Tough times make simple music cathartic, and Cyrus Chestnut’s You Are My Sunshine
combines tradition with innovation to attractively articulate this 70-minute collection of modern jazz
trio music. Chestnut clearly doesn’t expect this record to change your life, but it does successfully
brighten our mood.
The record’s opening, “God Smiled On Me,” clearly establishes the comfort of acoustic subtlety
within a groove that nicely unites Chestnut with band mates Michael Hawkins on bass and Neal
Smith on drums. The pianist brings his gospel leanings to five original compositions and standards
such as Dorsey’s “Precious Lord.” “…I borrowed a little Stevie Wonder feeling and added it to the
mix to create a wholly different sound,” says Chestnut.

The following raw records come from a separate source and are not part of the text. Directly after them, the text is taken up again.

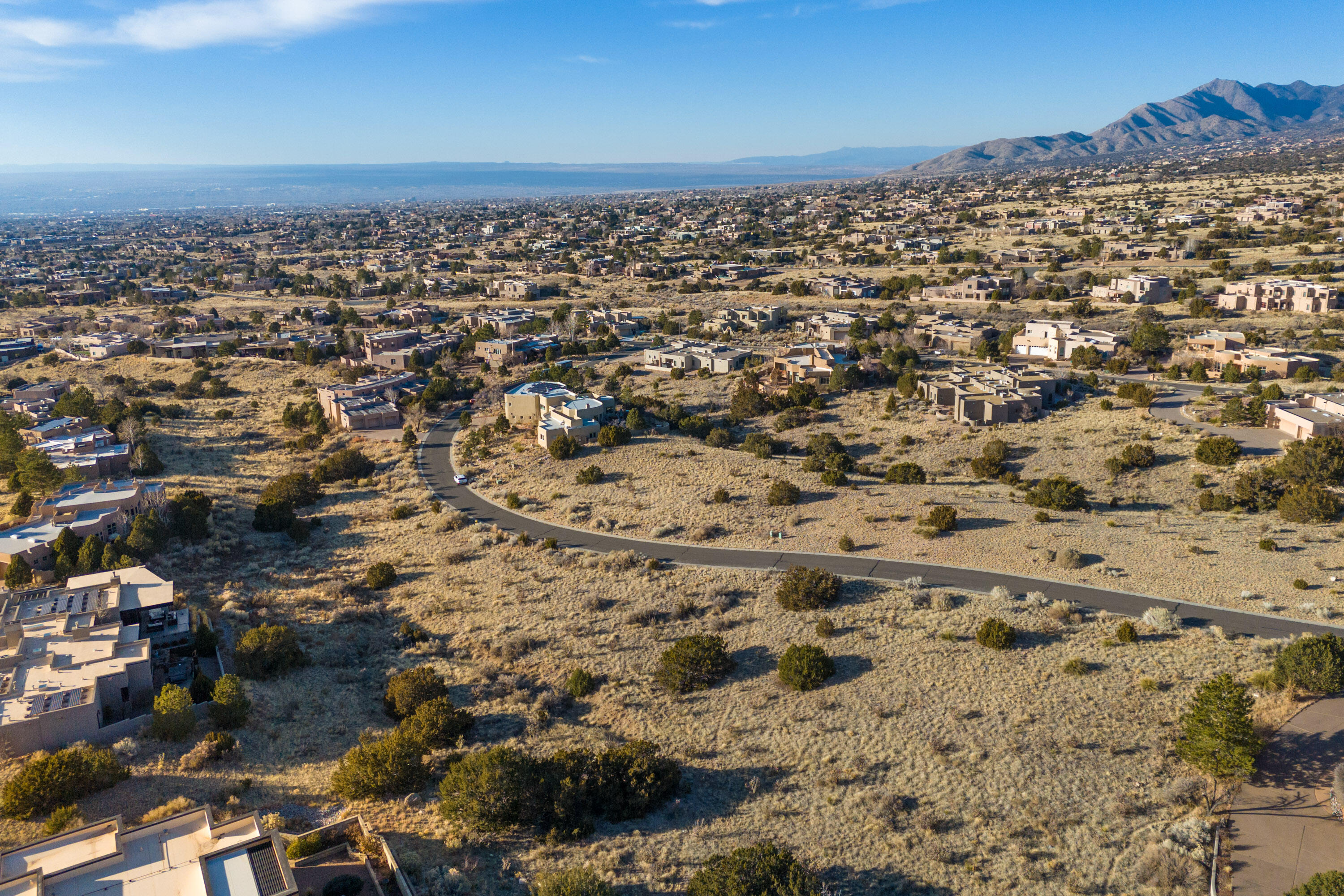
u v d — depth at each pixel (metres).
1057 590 76.44
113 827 40.88
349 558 98.44
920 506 98.50
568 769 51.81
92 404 151.38
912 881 44.50
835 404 144.38
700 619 76.94
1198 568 78.19
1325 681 55.50
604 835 49.09
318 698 66.69
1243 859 44.00
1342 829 45.28
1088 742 54.91
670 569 87.75
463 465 128.88
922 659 66.25
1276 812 47.00
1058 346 164.12
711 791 53.22
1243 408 115.25
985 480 106.75
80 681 59.78
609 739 59.56
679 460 121.06
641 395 156.62
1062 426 121.19
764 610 77.25
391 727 63.16
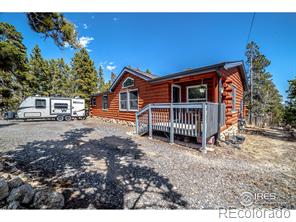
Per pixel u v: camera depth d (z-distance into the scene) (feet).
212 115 18.04
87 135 24.89
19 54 36.76
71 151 16.21
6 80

He subsumes his hard bop and post bop past in the gospel and blues immersion of
the record’s first original song, “For the Saints.” It takes Chestnut back to soul as we have
experienced it in the domains of churches and small jazz clubs (how often one does feel like the
other).
The resonant nature of Chestnut’s playing doesn’t give way to rhythm-driven ensemble groove
until the 22nd minute, when Hawkins embarks on a lovely solo on bass. This follows with the kind of
sterling piano work that defines a great club gig. We revisit the groove stew on “Flipper.” By this
point, I was recalling so many nights watching the great Oscar Peterson.
You Are My Sunshine is a well-paced record. Phrases, explorations, solos and ensemble
combine in a time that spaces out this music. Chestnut moves us from one idea to the next with
seamless expertise. Great players learn how to immerse the listener in a stew of musical flavor on
the bandstand, at home and, in Chestnut’s case, at Berklee. The experience is very positive.

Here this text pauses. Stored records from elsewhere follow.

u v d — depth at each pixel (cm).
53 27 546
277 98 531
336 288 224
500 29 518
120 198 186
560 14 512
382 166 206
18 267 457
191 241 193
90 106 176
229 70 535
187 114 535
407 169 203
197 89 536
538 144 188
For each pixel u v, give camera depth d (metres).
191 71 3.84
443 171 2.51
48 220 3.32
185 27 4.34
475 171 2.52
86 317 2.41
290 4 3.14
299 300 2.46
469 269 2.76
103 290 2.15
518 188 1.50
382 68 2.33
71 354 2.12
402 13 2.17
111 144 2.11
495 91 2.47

“Errolling,” an original dedicated to Erroll Garner, reflects Chestnut’s embrace of the tradition
and the new demand for re-examination. Songs of quietude are best left to resonate. This happens
in transcendent simplicity with “Total Praise,” one of the highest moments on this record. Jazz lovers
often dismiss songs like this, ideas stated in three minutes or less, as “ditties.” Bill Evans turned such
dismissal into legend. Chestnut hints at the brilliance of that here.
”Light Hearted Intelligence” pulls us back to Chestnut’s original groove of ensemble dance. His
tickling solo work makes way for one of several short drum solos by Neal Smith, a tasteful assembly
of accentuated decisions. This may be the only song on the record that is negatively abbreviated,
but Chestnut can forever extend it in concert.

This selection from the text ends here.